How It Works
The ideas behind punktfunk — per-client virtual displays, the two protocols, and trust.
You don't need to know any of this to use punktfunk, but it helps to understand what's happening when you connect.
A virtual display, sized to your device
When a client connects, the host asks your desktop to create a new virtual display at exactly the client's resolution and refresh rate, captures that display, and streams it. The virtual display is real to your desktop — apps can be moved onto it, games open on it — but it isn't tied to any physical monitor. When the client disconnects, the virtual display goes away.
That's why a 1080p60 laptop and a 1440p120 desktop can stream from the same host at the same time, each at its own mode — they each get their own virtual display.
How the virtual display is created depends on your desktop:
| Desktop | How |
|---|---|
| GNOME (Mutter) | A virtual monitor via the screen-cast API |
| KDE Plasma (KWin) | A virtual output via KWin's screencast |
| Bazzite / Steam (gamescope) | A nested gamescope session launched at the client's mode |
| Sway (wlroots) | A headless output added to the running session |
From screen to GPU to wire
Captured frames never touch the CPU on their way to the encoder.
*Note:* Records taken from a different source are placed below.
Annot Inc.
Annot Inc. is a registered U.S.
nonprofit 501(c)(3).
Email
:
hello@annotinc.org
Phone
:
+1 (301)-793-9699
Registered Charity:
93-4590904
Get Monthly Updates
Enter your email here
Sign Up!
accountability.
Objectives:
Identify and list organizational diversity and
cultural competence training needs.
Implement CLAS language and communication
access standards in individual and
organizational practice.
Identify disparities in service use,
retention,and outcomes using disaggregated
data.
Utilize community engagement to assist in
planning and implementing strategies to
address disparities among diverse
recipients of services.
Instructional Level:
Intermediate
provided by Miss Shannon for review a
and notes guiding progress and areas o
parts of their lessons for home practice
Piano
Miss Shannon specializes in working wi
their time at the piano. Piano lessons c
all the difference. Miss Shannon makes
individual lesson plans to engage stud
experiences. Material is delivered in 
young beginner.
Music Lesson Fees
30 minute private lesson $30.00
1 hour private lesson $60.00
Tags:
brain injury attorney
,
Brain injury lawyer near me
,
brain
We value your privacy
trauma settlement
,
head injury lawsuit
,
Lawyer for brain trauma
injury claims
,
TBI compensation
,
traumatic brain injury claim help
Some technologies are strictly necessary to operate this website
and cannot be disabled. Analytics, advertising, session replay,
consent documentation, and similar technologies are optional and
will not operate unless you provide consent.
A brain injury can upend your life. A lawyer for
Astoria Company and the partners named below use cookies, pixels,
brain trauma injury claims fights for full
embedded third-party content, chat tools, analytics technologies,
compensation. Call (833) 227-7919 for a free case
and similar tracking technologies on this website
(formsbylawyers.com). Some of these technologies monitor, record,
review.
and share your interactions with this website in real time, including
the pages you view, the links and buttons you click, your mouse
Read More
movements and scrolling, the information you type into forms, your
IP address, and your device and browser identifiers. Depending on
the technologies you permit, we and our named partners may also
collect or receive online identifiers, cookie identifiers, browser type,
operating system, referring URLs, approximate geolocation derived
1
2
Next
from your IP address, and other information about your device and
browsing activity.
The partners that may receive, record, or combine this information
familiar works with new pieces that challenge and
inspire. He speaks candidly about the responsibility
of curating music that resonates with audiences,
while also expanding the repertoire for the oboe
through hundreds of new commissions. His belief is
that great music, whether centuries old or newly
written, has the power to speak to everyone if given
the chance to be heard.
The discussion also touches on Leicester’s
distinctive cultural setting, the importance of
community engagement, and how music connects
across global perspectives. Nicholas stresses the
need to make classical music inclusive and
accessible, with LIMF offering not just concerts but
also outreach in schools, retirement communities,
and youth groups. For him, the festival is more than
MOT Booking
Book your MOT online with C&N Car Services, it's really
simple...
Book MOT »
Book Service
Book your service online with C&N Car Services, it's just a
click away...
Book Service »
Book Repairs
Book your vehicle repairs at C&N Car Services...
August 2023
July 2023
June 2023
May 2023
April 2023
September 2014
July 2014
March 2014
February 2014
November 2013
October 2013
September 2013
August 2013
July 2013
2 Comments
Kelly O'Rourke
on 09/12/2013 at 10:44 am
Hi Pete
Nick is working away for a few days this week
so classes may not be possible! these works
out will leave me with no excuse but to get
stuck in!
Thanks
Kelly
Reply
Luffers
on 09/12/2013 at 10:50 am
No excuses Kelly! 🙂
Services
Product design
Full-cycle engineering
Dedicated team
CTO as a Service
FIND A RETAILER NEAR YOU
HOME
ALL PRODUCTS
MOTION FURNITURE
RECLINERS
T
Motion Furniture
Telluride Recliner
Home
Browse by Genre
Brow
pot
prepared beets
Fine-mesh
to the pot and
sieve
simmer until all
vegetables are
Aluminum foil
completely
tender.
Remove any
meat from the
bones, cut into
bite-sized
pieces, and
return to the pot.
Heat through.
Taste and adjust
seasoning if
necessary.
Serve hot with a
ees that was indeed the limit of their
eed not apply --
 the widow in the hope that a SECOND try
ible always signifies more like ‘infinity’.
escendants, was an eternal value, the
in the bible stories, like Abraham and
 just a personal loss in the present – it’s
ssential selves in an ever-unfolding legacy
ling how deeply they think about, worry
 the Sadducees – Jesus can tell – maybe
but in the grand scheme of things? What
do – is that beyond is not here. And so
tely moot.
They go straight from the compositor to the GPU's NVENC hardware encoder (HEVC/H.264/AV1) and out to the network — a zero-copy GPU path that keeps latency low even at high resolutions and frame rates.
Two protocols
punktfunk speaks two protocols over the same host:
- GameStream — the protocol Moonlight uses. Any Moonlight client connects with no special software. This is the most compatible way in.
- punktfunk/1 (native) — a purpose-built protocol with a QUIC control channel and a UDP data channel hardened with forward error correction and encryption. It's lower-latency and more resilient on imperfect networks, and it's what the Apple app uses.
Both run from a single host process, so you don't choose up front — Moonlight clients use GameStream, the native clients use punktfunk/1.
Pairing and trust
The first time a device connects, you pair it: the host shows a short PIN, you type it into the client, and the two remember each other. After that the device reconnects automatically on a pinned cryptographic identity — no PIN, no account, no cloud. See Pairing & Trust.
Finding hosts
Hosts advertise themselves on your local network, so clients can discover them automatically instead of needing an IP address. The Apple app and Moonlight both list hosts they find on the LAN.
Multiple devices at once
A host can stream to several clients simultaneously — your laptop and your TV both viewing (and controlling) the desktop, each at its own resolution. See Multiple devices.